I've parted a Few. Plastic wheels were Original.


----------



## evh (Jun 22, 2015)

The bad news is they are plastic, the good news is mine are original!!! Thanks Jackmels.


----------



## evh (Jun 22, 2015)

Well, I welded the auger. It's not pretty, but it will hold. I did buy one of the inexpensive flux welders. I would say it worked well. The biggest problem I had was I couldn't see!!!

I borrowed a hood from a family member and it wasn't one of the ones with an auto-dimming lens. Wow, put the hood down and guess where every thing is at.

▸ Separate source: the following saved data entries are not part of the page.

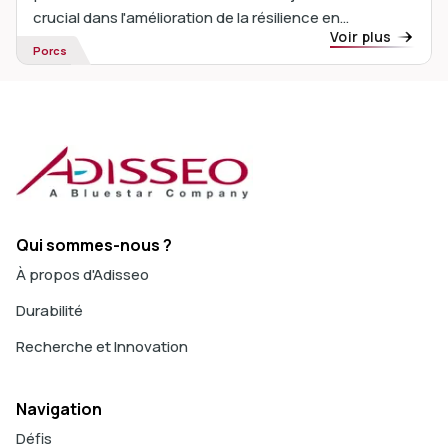
crucial dans l'amélioration de la résilience en
Voir plus
soutenant la fonction immunitaire et ...
Porcs
Qui sommes-nous ?
À propos d'Adisseo
Durabilité
Recherche et Innovation
Navigation
Défis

I can see I need to get the auto ones.

Thanks to all of you for your comments/help!


----------



## CalgaryPT (Dec 7, 2016)

evh said:


> Well, I welded the auger. It's not pretty, but it will hold. I did buy one of the inexpensive flux welders. I would say it worked well. The biggest problem I had was I couldn't see!!!
> 
> I borrowed a hood from a family member and it wasn't one of the ones with an auto-dimming lens. Wow, put the hood down and guess where every thing is at.
> 
> ...


I promise all of your "I can't see issues" are resolved with an auto dark helmet. I'll bet I've had a dozen guys in my shop to try out an auto dark model only to leave and say they were on their way to go buy one. 

You'll feel like a pro in no time. Really.


----------



## evh (Jun 22, 2015)

Can any previous ST724 owners share if they sold their ST724 and:

- What did you sell it for $$$
- What condition was it in
- How quickly did it sell

I did some research across Craigslist and I found them from $200 - $500. Mine is in good shape and I am think about starting at $295 or $325 and adjusting from there. Although I like the $500 price tag...

Thoughts?


----------



## 1132le (Feb 23, 2017)

evh said:


> Can any previous ST724 owners share if they sold their ST724 and:
> 
> - What did you sell it for $$$
> - What condition was it in
> ...



If someones offers 285 buy them lunch


----------



## Jackmels (Feb 18, 2013)

Sold one about 3 weeks ago, got $150. Was Pretty Clean w/electric starter. Been trying to get rid of it for at least a year.


----------



## evh (Jun 22, 2015)

Well, that's not encouraging....


----------